» TASK TO CARRY OUT
Once the pictures are removed, restate the data below word for word.

» INPUT DATA
#####

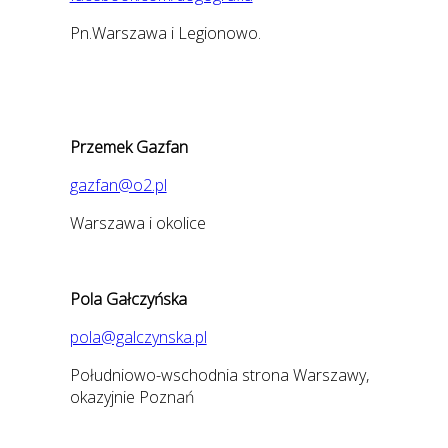
Pn.Warszawa i Legionowo.
Przemek Gazfan
gazfan@o2.pl
Warszawa i okolice
Pola Gałczyńska
pola@galczynska.pl
Południowo-wschodnia strona Warszawy,
okazyjnie Poznań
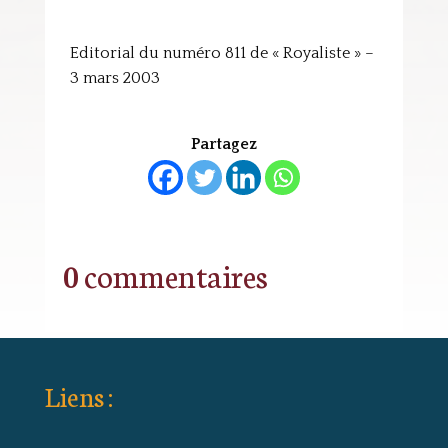
Editorial du numéro 811 de « Royaliste » –
3 mars 2003
Partagez
0 commentaires
Liens :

#####

» RESPONSE
Pn.Warszawa i Legionowo.
Przemek Gazfan
gazfan@o2.pl
Warszawa i okolice
Pola Gałczyńska
pola@galczynska.pl
Południowo-wschodnia strona Warszawy,
okazyjnie Poznań
Editorial du numéro 811 de « Royaliste » –
3 mars 2003
Partagez
0 commentaires
Liens :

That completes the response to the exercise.